On day one, I had to check out the first-ever vegan mini-mall on Stark Street. This mall contained a small strip of four different stores ranging from a grocery store to a bakery to a cruelty free tattoo shop. We stopped in SweetPea Baking Co. first, where we split a warm raspberry tart and a plate of biscuits and gravy. Not only were the biscuits just the right amount of moist and flaky, but the gravy was creamy, rich and contained the perfect amount of pepper. We left feeling very satisfied as we made our way through the mall.
Our next stop would be our best stop because it set us up for the rest of our stay. We stopped in Herbivore Clothing where we purchased a few things and the workers were very friendly. We made conversation with the cashier, who (when she found out I was vegan) gave me a pamphlet with the best restaurants, stores, food trucks and things to do in Portland – all vegan friendly! The pamphlet was titled “Herbivore’s Faves in PDX,” and my brother and I were able to make a stop at nine of the locations in only five days and without a car.
Of all the stops, my top food choice was DC Vegetarian where I chose the vegan version of a Philly cheesesteak. It might be the best sandwich I have ever had in my life. With creamy cashew cheese, a meaty seitan beef and some roasted peppers and onions, my taste buds were extremely satisfied.
Another stop we made was at Bye and Bye, which is the nation’s very first all-vegan bar!
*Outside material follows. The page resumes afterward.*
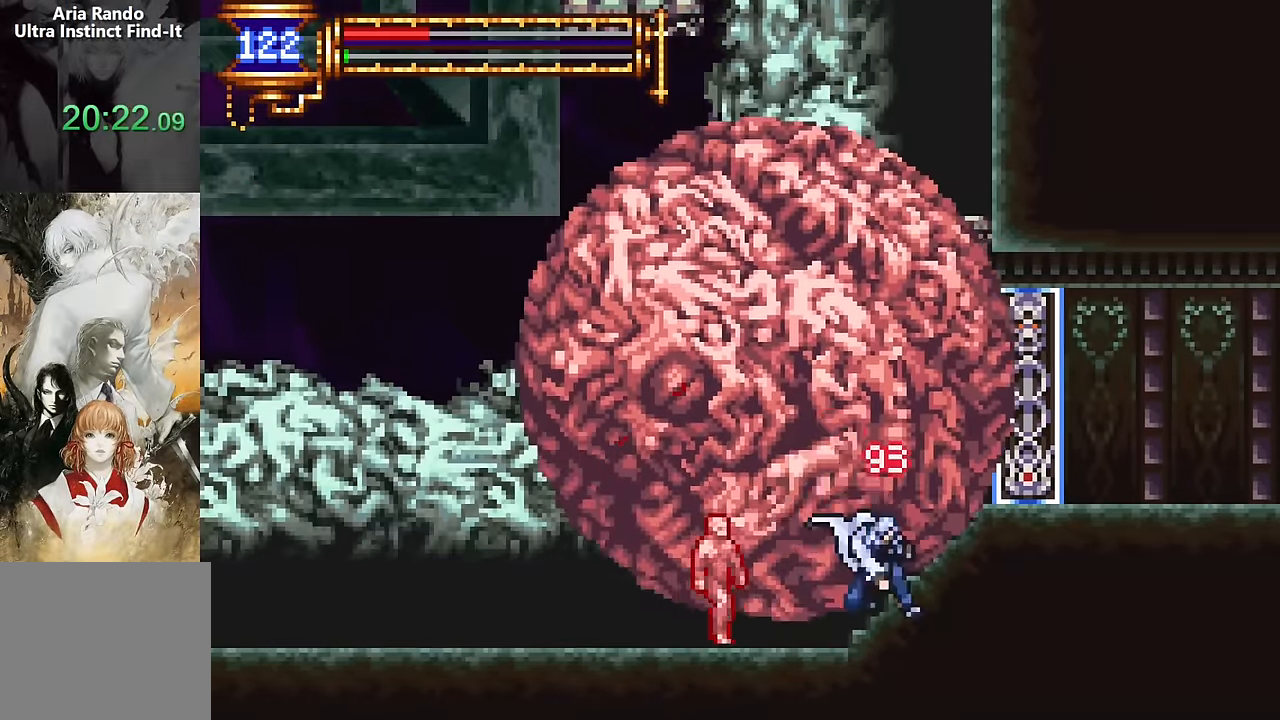
{"buttons": [], "events": [[17, "CROSS", "down"], [34, "CROSS", "up"], [84, "CROSS", "down"], [217, "CROSS", "up"], [234, "START", "down"], [250, "DPAD_RIGHT", "up"], [284, "START", "up"], [300, "DPAD_DOWN", "down"], [350, "CROSS", "down"], [367, "DPAD_DOWN", "up"], [383, "CROSS", "up"]]}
We actually stopped here twice because the variations of rice, tofu, vegetable and a perfectly sliced avocado half on the top were so abundant we could not only try one. Other stops we made included Native Bowl food cart, Next Level Burger, Vita Cafe, Rabbit’s Cafe and a few of the hiking areas I mentioned, such as Multnomah Falls.
Not only did we experience great breakfast, lunch and dinner variations, but dessert as well. For the last three days, when we stayed in a small camper just outside of Portland, we walked every night to Back to Eden Bakery. Here I experienced my first vegan banana split, dark chocolate lavender shake and a warm chocolate fudge brownie with vanilla ice cream to top it off. The food never disappointed in PDX and was by far the highlight of our trip.
The convenience of a vegan friendly restaurant on every corner is not as common here in Stevens Point as it was in Portland. While going vegan, I had to learn to adapt without depriving myself of the food I enjoyed so much. A common food-theme I saw among many of the restaurants on my trip were rice bowls. With all the possible variations, I thought it would be easy to recreate my own at home. I started off with the most basic recipe and change it every time.
Rice Bowl Recipe
½ C Jasmine rice
1 C water
1 block firm tofu cubed
1 small carrot shredded
Purple cabbage shredded
1 C cooked broccoli
Thai peanut sauce
Pink Himalayan sea salt
Cook the rice and tofu according to the instructions. The veggies are up to you to determine how much you want, or if you want to differentiate from this basic version.
I buy the Thai peanut sauce from Walmart, but there are a few homemade recipes online I am looking to try. Drizzle it over the top of your bowl, season with Himalayan pink sea salt and sprinkle with the sesame seeds to top it off.